Material to process below:

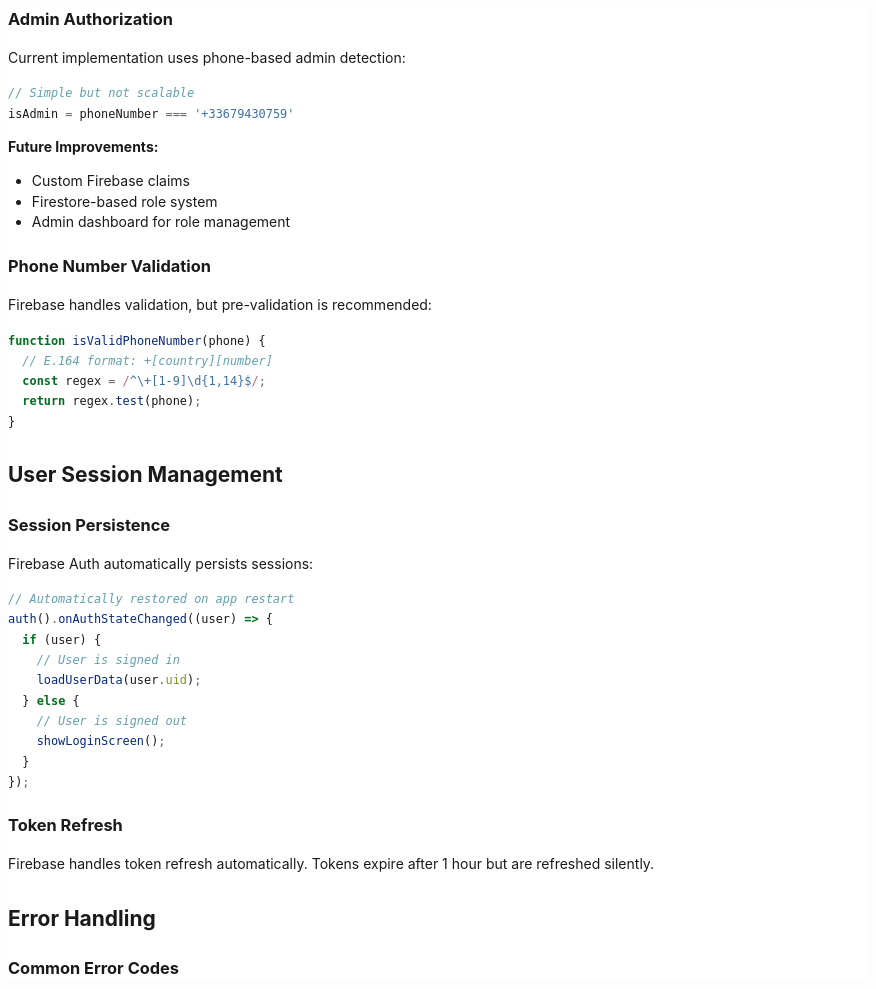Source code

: ### Admin Authorization

Current implementation uses phone-based admin detection:

```javascript
// Simple but not scalable
isAdmin = phoneNumber === '+33679430759'
```

**Future Improvements:**
- Custom Firebase claims
- Firestore-based role system
- Admin dashboard for role management

### Phone Number Validation

Firebase handles validation, but pre-validation is recommended:

```javascript
function isValidPhoneNumber(phone) {
  // E.164 format: +[country][number]
  const regex = /^\+[1-9]\d{1,14}$/;
  return regex.test(phone);
}
```

## User Session Management

### Session Persistence

Firebase Auth automatically persists sessions:

```javascript
// Automatically restored on app restart
auth().onAuthStateChanged((user) => {
  if (user) {
    // User is signed in
    loadUserData(user.uid);
  } else {
    // User is signed out
    showLoginScreen();
  }
});
```

### Token Refresh

Firebase handles token refresh automatically. Tokens expire after 1 hour but are refreshed silently.

## Error Handling

### Common Error Codes
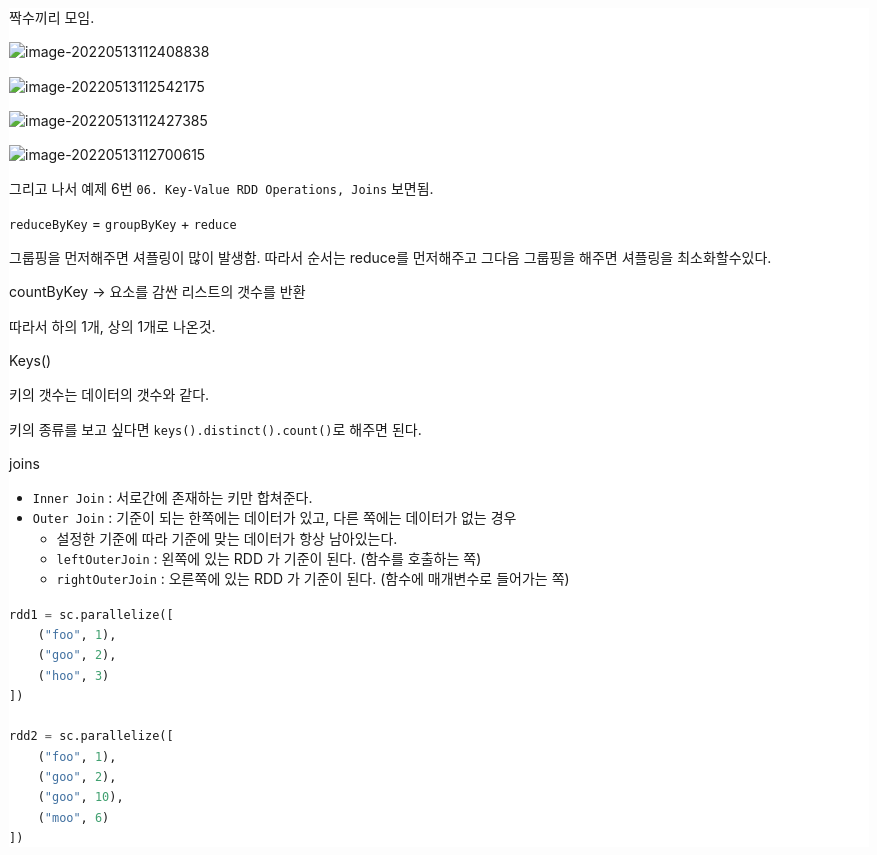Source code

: 짝수끼리 모임.

![image-20220513112408838](220513.assets/image-20220513112408838.png)

![image-20220513112542175](220513.assets/image-20220513112542175.png)

![image-20220513112427385](220513.assets/image-20220513112427385.png)

![image-20220513112700615](220513.assets/image-20220513112700615.png)





그리고 나서 예제 6번 `06. Key-Value RDD Operations, Joins` 보면됨.



`reduceByKey` = `groupByKey` + `reduce`

그룹핑을 먼저해주면 셔플링이 많이 발생함. 따라서 순서는 reduce를 먼저해주고 그다음 그룹핑을 해주면 셔플링을 최소화할수있다.



countByKey -> 요소를 감싼 리스트의 갯수를 반환

따라서 하의 1개, 상의 1개로 나온것.



Keys()

키의 갯수는 데이터의 갯수와 같다.

키의 종류를 보고 싶다면 `keys().distinct().count()`로 해주면 된다.



joins

- `Inner Join` : 서로간에 존재하는 키만 합쳐준다.
- `Outer Join` : 기준이 되는 한쪽에는 데이터가 있고, 다른 쪽에는 데이터가 없는 경우
  - 설정한 기준에 따라 기준에 맞는 데이터가 항상 남아있는다.
  - `leftOuterJoin` : 왼쪽에 있는 RDD 가 기준이 된다. (함수를 호출하는 쪽)
  - `rightOuterJoin` : 오른쪽에 있는 RDD 가 기준이 된다. (함수에 매개변수로 들어가는 쪽)



```python
rdd1 = sc.parallelize([
    ("foo", 1),
    ("goo", 2),
    ("hoo", 3)
])

rdd2 = sc.parallelize([
    ("foo", 1),
    ("goo", 2),
    ("goo", 10),
    ("moo", 6)
])
```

End of Material to process.

**Problem to work on**
All of the listing should be transcribed exactly, but none of its images.

**Problem solution**
Source code

: ### Admin Authorization

Current implementation uses phone-based admin detection:

```javascript
// Simple but not scalable
isAdmin = phoneNumber === '+33679430759'
```

**Future Improvements:**
- Custom Firebase claims
- Firestore-based role system
- Admin dashboard for role management

### Phone Number Validation

Firebase handles validation, but pre-validation is recommended:

```javascript
function isValidPhoneNumber(phone) {
  // E.164 format: +[country][number]
  const regex = /^\+[1-9]\d{1,14}$/;
  return regex.test(phone);
}
```

## User Session Management

### Session Persistence

Firebase Auth automatically persists sessions:

```javascript
// Automatically restored on app restart
auth().onAuthStateChanged((user) => {
  if (user) {
    // User is signed in
    loadUserData(user.uid);
  } else {
    // User is signed out
    showLoginScreen();
  }
});
```

### Token Refresh

Firebase handles token refresh automatically. Tokens expire after 1 hour but are refreshed silently.

## Error Handling

### Common Error Codes
Source code

: 짝수끼리 모임.

![image-20220513112408838](220513.assets/image-20220513112408838.png)

![image-20220513112542175](220513.assets/image-20220513112542175.png)

![image-20220513112427385](220513.assets/image-20220513112427385.png)

![image-20220513112700615](220513.assets/image-20220513112700615.png)





그리고 나서 예제 6번 `06. Key-Value RDD Operations, Joins` 보면됨.



`reduceByKey` = `groupByKey` + `reduce`

그룹핑을 먼저해주면 셔플링이 많이 발생함. 따라서 순서는 reduce를 먼저해주고 그다음 그룹핑을 해주면 셔플링을 최소화할수있다.



countByKey -> 요소를 감싼 리스트의 갯수를 반환

따라서 하의 1개, 상의 1개로 나온것.



Keys()

키의 갯수는 데이터의 갯수와 같다.

키의 종류를 보고 싶다면 `keys().distinct().count()`로 해주면 된다.



joins

- `Inner Join` : 서로간에 존재하는 키만 합쳐준다.
- `Outer Join` : 기준이 되는 한쪽에는 데이터가 있고, 다른 쪽에는 데이터가 없는 경우
  - 설정한 기준에 따라 기준에 맞는 데이터가 항상 남아있는다.
  - `leftOuterJoin` : 왼쪽에 있는 RDD 가 기준이 된다. (함수를 호출하는 쪽)
  - `rightOuterJoin` : 오른쪽에 있는 RDD 가 기준이 된다. (함수에 매개변수로 들어가는 쪽)



```python
rdd1 = sc.parallelize([
    ("foo", 1),
    ("goo", 2),
    ("hoo", 3)
])

rdd2 = sc.parallelize([
    ("foo", 1),
    ("goo", 2),
    ("goo", 10),
    ("moo", 6)
])
```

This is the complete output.